Reconstruire ne se limitera pas à rebâtir des organigrammes ou à réécrire des textes. Il s’agit d’un chantier de civilisation. Il faudra peut-être soixante ans pour restaurer ce qui a été détruit en vingt. Car il ne s’agit pas seulement de réparer : il faut réhabiliter la conscience citoyenne, réenchanter l’idée même de l’État, et redonner sens à l’action publique.

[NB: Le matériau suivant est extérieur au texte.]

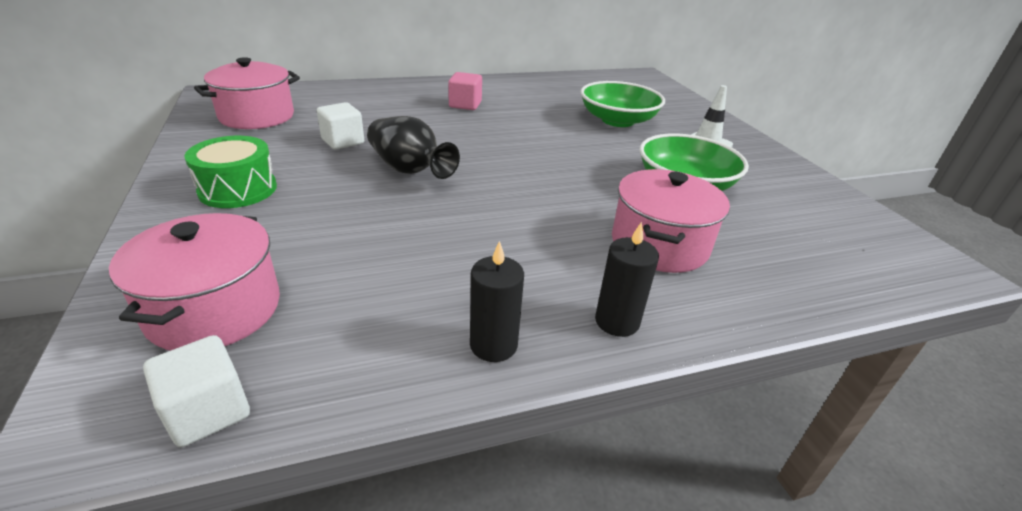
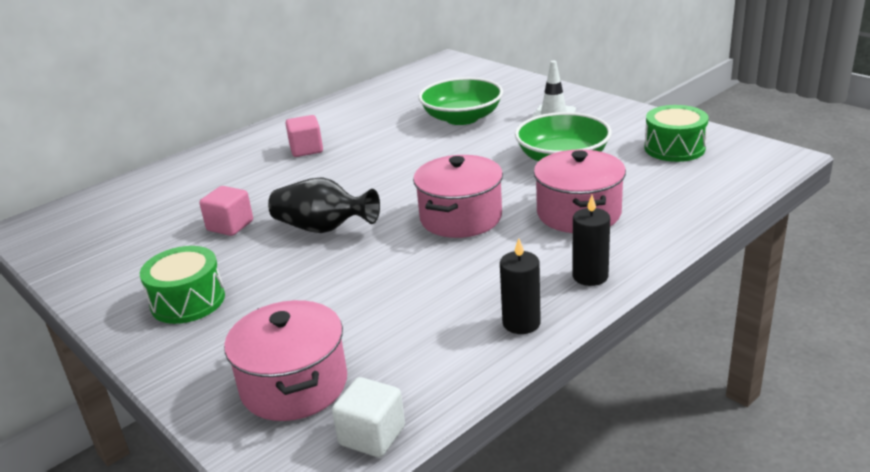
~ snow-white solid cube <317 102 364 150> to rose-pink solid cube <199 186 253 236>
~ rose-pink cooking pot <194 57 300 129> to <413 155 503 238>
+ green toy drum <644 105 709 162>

Le scandale des dettes cachées et les dossiers sous le coude en sont une illustration tragique. Fruit direct de cette déconstruction, il révèle ce que produit un système sans verrous, sans contrôle, sans transparence. Lorsque tous les garde-fous sont détruits, l’enrichissement personnel devient possible en toute impunité. Ce n’est pas un accident : c’est la conséquence logique d’un affaiblissement institutionnel prolongé. Le Sénégal n’a d’autre choix que de réinventer son secteur parapublic, de le refonder sur des principes de rigueur, de redevabilité et de souveraineté.

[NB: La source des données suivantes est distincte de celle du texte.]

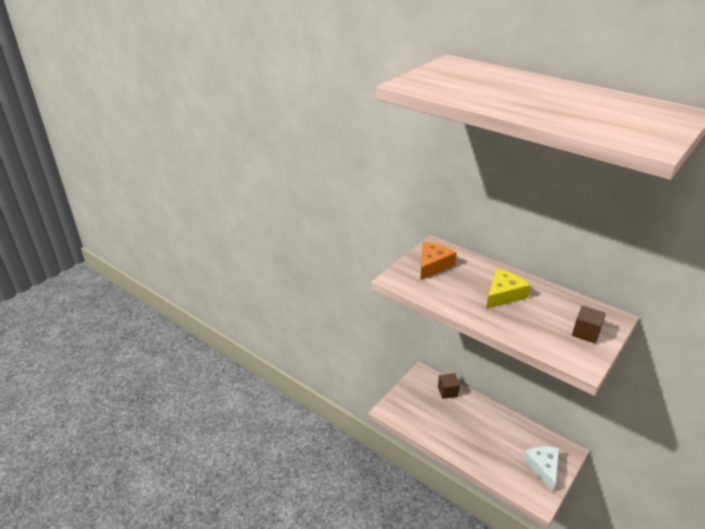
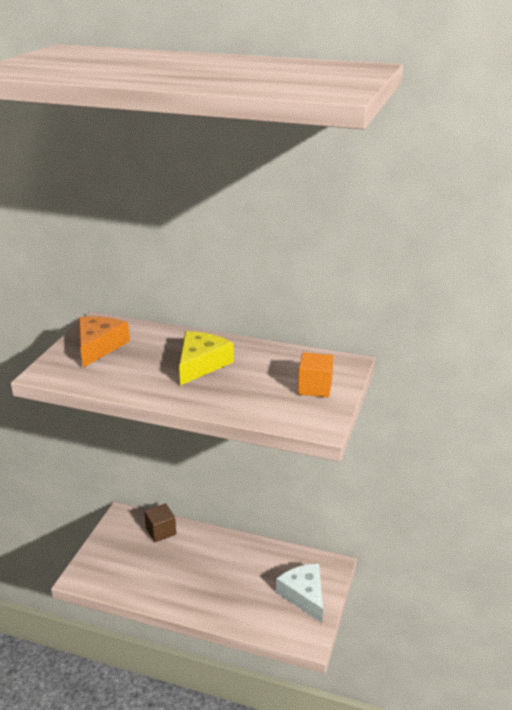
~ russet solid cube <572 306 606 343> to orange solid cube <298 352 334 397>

Cette reconstruction exige des bâtisseurs de sens, des architectes de la mémoire, des artisans de la souveraineté. Elle appelle à une refondation des mentalités, à une transmission des valeurs, et à une réhabilitation des pionniers. Elle doit être portée par une vision, une pédagogie, et une mobilisation collective.
La réforme ne se décrète pas, elle s’incarne. Elle se transmet par l’exemple, par l’éducation, par la parole publique. Elle se nourrit de vérité, de courage, et de mémoire. C’est un travail de fond, patient, exigeant. Un travail qui commence dans les écoles, se prolonge dans les institutions, et s’ancre dans les récits que nous choisissons de porter.

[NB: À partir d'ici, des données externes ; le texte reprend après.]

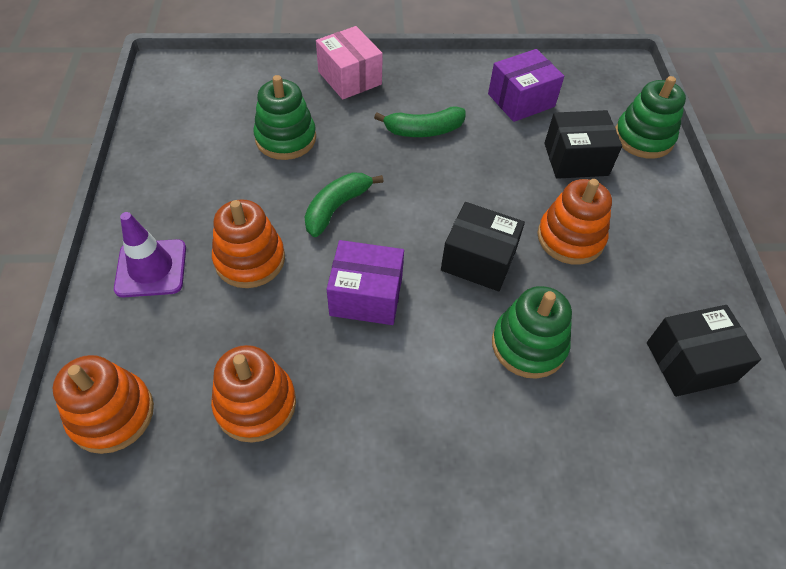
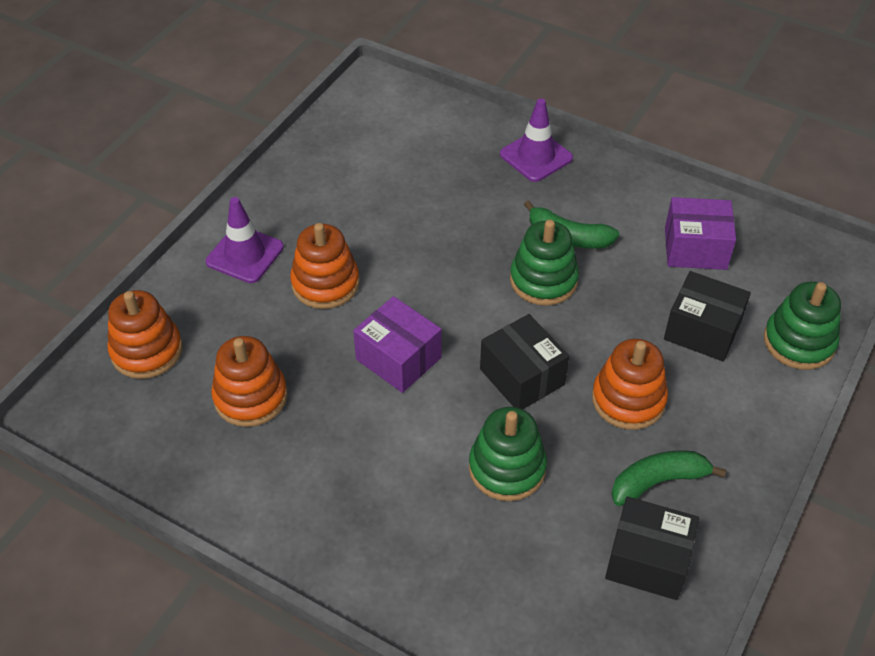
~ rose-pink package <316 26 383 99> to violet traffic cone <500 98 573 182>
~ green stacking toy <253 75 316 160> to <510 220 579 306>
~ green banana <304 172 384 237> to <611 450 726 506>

Nous devons réhabiliter les corps de contrôle, redonner sens à la planification, et restaurer la dignité du service public. Mais surtout, nous devons réapprendre à croire en nos institutions, à les défendre, à les incarner.
Il est temps d’ouvrir ce chantier. Avec lucidité, avec humilité, mais aussi avec détermination. Car si l’anormalité s’est installée, elle n’est pas irréversible. Il nous revient de rétablir les fondamentaux, de réhabiliter les repères, et de transmettre à la génération suivante une administration digne, performante et souveraine.
Le Président de la République est aujourd’hui dans d’excellentes dispositions. Il manifeste une volonté affirmée de redresser les trajectoires, de restaurer les équilibres, et de préparer l’avenir. Cette posture mérite d’être accompagnée non pas par des applaudissements passagers, mais par un engagement lucide, exigeant et durable.
Car il faut de la patience. Le temps de la reconstruction est toujours plus long que le temps de la destruction. Défaire les structures prend quelques années ; refonder les mentalités, les institutions et les pratiques exige des décennies. C’est un travail de génération. Un travail de transmission. Un travail de vérité.
Accompagner le chef de l’État dans cette dynamique, c’est aussi poser les jalons d’un secteur parapublic réinventé, d’une administration réhabilitée, et d’une souveraineté consolidée. C’est choisir l’avenir, en pleine conscience du passé.